Metrics

Generates relevant metrics of the pangenome and the individual genomes and sequences.

  • On the pangenome level: the number of genomes, sequences, annotations, genes, proteins, homology groups, k-mers, and database nodes and edges.

  • On the genome and sequence level: assembly statistics and metrics about functional elements. The assembly statistics consists of genome size, N25-N95, L25-L95, BUSCO scores and GC content. An overview of the functional elements is created by summarizing the functional annotations per genome (and sequence) and reporting the shortest, longest, average length and density per MB for genome features such as genes, exons and CDS.

Parameters

<databaseDirectory>

Path to the database root directory.

Options

--include/-i

Only include a selection of genomes.

--exclude/-e

Exclude a selection of genomes.

--annotations-file/-A

A text file with the identifiers of annotations that should be used. The most recent annotation is selected for genomes without an identifier.

Example commands
$ pantools metrics tomato_DB
$ pantools metrics --exclude=1,2,5 tomato_DB
Output

Output files are written to the metrics directory in the database. Note: the percentage a genome or sequence is covered by a genes, repeats etc., (currently) does not consider overlap between features!

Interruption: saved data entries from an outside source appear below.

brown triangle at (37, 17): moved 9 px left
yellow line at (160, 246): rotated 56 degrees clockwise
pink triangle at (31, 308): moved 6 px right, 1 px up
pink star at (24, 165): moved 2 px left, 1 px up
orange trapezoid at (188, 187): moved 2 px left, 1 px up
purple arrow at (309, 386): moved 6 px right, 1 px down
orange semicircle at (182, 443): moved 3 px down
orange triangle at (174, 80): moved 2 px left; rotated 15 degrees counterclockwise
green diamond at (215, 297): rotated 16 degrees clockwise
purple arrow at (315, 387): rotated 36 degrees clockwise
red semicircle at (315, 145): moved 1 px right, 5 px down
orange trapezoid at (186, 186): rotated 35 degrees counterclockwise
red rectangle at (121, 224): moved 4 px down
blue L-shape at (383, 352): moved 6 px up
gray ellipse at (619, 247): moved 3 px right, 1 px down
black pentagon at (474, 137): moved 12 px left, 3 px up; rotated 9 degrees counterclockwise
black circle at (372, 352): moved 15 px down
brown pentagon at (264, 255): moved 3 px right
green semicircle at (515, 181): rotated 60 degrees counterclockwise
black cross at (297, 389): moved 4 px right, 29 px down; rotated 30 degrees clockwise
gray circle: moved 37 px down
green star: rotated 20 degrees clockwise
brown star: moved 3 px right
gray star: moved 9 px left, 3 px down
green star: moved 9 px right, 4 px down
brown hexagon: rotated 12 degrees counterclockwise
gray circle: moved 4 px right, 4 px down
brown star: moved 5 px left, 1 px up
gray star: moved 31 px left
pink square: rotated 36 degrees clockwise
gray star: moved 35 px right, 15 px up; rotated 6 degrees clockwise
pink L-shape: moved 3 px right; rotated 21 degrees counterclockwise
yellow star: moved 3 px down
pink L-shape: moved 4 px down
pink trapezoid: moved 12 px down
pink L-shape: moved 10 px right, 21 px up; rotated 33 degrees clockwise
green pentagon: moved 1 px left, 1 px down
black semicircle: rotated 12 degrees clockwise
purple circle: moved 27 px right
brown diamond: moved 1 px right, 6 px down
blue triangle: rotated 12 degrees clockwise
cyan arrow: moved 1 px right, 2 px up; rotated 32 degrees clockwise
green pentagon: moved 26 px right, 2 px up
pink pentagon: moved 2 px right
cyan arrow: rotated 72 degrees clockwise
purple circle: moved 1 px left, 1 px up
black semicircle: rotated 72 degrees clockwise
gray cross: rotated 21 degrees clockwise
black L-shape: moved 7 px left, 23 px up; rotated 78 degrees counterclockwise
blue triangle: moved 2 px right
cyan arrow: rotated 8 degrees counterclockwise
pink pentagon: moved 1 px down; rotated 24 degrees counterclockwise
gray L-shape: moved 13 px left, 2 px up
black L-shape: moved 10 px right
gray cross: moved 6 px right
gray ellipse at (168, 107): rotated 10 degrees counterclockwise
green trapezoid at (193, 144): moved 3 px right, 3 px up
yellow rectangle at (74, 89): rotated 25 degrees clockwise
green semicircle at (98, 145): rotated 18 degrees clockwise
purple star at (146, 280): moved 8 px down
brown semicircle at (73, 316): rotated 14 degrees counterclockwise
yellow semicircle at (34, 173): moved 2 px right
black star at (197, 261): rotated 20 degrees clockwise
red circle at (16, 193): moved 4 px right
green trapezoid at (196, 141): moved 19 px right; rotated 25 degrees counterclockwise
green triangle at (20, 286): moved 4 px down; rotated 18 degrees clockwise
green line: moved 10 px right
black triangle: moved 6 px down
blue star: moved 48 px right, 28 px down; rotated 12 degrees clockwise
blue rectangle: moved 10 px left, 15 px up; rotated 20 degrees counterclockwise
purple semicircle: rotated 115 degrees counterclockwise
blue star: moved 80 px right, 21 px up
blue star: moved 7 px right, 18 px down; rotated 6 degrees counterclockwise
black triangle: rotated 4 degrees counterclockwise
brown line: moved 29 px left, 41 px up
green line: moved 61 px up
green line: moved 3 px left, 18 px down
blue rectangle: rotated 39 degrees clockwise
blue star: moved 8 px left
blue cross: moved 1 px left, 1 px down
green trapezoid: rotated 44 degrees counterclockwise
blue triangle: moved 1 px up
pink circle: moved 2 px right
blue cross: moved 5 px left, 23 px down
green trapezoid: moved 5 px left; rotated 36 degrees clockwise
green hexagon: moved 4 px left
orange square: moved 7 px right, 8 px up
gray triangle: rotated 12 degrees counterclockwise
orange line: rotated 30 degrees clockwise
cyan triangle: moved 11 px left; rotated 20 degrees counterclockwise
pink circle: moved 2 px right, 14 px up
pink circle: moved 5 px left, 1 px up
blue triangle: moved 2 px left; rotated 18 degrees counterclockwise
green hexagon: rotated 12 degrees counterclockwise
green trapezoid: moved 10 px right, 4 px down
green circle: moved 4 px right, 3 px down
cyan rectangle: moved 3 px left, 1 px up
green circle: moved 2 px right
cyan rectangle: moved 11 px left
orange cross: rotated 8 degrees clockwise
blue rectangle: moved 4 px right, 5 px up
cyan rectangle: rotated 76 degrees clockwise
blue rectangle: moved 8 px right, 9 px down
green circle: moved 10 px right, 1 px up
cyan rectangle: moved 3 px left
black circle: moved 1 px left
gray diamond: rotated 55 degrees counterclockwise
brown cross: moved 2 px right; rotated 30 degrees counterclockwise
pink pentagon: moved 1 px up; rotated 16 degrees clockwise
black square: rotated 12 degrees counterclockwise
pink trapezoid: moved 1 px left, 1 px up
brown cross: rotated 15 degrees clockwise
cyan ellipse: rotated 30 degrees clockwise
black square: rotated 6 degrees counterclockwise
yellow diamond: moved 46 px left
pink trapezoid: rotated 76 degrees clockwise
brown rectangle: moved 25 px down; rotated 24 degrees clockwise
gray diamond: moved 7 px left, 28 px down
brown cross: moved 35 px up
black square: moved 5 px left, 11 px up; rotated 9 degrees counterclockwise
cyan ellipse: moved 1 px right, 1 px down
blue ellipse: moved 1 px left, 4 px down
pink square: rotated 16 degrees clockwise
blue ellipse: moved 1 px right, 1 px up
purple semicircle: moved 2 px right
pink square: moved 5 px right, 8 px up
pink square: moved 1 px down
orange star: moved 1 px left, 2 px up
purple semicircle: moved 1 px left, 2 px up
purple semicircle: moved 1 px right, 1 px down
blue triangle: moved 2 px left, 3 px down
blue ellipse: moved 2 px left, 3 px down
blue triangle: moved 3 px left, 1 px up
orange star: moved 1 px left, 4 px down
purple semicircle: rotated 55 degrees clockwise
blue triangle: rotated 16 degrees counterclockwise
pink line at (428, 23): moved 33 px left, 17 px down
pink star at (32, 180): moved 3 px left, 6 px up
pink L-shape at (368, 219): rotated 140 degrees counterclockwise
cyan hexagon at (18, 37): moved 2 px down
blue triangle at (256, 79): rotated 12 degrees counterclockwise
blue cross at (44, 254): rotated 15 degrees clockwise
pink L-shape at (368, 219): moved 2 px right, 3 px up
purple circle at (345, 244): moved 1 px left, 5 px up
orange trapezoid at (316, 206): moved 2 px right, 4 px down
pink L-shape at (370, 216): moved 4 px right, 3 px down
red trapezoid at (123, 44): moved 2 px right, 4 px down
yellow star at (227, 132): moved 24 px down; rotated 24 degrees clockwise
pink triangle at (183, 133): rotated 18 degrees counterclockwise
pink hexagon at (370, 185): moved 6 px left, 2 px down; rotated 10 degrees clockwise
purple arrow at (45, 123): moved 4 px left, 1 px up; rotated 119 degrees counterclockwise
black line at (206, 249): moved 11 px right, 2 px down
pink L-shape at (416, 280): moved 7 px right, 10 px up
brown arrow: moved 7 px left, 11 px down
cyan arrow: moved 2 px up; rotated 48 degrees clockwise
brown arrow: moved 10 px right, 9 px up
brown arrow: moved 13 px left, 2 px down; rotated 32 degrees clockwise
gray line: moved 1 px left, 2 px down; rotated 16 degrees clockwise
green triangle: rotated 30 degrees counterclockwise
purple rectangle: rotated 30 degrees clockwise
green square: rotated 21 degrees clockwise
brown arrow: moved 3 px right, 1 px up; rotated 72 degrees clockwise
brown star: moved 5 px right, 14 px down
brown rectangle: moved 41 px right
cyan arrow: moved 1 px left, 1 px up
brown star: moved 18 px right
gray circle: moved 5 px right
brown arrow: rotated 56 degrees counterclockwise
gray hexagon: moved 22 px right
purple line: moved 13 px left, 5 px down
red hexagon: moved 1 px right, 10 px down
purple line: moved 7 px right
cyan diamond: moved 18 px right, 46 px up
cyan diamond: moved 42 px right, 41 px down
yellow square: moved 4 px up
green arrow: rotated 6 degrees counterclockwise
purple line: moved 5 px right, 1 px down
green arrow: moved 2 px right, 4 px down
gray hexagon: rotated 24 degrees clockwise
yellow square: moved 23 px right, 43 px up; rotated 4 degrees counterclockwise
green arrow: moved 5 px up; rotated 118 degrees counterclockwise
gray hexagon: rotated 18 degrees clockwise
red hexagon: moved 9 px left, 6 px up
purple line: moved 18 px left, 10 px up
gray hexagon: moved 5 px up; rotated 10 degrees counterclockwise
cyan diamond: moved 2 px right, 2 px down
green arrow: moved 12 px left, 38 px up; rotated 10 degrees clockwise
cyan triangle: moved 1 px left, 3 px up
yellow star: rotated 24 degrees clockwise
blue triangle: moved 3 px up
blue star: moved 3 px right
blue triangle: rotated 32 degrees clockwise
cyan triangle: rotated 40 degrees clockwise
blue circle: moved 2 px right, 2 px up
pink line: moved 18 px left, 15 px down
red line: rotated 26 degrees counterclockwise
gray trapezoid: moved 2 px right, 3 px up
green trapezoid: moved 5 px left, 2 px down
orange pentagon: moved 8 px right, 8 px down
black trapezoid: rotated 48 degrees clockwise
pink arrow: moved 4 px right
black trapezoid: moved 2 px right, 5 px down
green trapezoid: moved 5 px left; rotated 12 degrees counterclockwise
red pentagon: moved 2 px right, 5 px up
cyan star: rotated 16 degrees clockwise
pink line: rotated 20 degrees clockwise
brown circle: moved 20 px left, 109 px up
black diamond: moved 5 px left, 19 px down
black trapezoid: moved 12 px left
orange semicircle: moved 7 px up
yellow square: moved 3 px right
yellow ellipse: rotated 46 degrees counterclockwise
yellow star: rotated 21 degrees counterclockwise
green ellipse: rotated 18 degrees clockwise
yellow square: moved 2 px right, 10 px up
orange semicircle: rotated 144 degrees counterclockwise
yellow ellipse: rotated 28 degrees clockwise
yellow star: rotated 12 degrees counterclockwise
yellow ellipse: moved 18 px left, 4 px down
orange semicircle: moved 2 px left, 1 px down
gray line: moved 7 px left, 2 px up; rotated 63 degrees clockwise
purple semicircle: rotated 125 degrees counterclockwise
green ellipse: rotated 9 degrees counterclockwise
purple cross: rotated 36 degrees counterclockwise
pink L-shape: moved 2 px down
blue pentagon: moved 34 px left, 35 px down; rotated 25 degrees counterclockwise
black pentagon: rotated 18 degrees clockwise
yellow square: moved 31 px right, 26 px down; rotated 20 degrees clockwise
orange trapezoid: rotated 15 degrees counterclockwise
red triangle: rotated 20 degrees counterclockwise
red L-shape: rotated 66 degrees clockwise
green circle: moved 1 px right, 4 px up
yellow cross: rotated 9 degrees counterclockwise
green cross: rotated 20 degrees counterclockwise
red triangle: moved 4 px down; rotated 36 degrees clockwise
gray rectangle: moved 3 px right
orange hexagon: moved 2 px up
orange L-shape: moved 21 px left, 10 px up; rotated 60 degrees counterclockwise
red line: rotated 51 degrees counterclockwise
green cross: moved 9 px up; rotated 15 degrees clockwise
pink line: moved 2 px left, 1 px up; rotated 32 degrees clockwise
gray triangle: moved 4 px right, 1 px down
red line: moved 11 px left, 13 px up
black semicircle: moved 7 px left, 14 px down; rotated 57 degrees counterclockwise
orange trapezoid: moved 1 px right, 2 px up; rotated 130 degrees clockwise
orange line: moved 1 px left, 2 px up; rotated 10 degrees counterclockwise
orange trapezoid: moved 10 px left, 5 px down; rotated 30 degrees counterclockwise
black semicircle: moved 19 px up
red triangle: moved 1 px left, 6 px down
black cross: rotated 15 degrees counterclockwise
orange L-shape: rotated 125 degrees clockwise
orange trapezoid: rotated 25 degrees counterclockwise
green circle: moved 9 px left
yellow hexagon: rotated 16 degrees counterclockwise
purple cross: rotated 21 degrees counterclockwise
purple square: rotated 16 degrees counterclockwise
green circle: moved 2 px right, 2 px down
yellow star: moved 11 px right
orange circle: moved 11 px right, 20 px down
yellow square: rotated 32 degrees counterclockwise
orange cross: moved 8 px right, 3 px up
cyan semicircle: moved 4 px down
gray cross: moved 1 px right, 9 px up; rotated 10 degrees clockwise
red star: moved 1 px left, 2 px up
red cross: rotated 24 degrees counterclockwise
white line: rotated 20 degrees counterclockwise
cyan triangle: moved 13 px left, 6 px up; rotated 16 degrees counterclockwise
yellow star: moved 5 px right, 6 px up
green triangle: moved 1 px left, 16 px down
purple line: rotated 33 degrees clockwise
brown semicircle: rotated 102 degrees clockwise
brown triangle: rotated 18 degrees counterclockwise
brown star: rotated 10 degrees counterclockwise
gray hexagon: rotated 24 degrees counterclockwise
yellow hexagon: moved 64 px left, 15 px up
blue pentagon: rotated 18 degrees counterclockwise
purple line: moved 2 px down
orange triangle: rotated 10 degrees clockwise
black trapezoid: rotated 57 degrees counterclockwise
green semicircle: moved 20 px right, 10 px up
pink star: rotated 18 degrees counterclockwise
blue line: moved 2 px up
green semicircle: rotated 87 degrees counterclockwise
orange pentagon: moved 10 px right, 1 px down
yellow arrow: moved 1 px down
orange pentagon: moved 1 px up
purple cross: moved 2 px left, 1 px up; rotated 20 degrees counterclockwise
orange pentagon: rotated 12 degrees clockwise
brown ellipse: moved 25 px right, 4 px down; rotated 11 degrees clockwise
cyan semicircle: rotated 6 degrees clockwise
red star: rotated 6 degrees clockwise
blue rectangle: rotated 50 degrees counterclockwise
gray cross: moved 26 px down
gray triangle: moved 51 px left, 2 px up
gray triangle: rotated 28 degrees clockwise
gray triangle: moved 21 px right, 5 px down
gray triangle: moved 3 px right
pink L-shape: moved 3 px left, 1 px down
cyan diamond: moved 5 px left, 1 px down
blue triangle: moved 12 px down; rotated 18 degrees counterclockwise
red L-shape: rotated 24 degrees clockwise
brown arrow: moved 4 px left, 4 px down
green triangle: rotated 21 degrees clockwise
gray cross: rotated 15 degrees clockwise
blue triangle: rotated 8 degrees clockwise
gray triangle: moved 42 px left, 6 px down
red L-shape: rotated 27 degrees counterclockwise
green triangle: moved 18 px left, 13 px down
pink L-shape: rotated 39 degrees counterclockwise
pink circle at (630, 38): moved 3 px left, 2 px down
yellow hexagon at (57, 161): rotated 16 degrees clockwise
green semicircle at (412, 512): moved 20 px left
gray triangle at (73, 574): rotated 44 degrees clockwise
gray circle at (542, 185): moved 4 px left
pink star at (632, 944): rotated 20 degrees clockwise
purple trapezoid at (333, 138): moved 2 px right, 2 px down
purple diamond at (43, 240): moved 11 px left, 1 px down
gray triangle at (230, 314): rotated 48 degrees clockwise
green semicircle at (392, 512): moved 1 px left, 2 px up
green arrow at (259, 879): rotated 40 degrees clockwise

  • metrics.txt, overview of the metrics calculated on the pangenome and genome level.

  • metrics_per_genome.csv, summary of the metrics that are calculated on a genome level. The output is formatted as table.

  • metrics_per_sequence.csv, summary of metrics that are calculated on a sequence (contig/scaffold) level. The output is formatted as table. This file is not created when using a panproteome.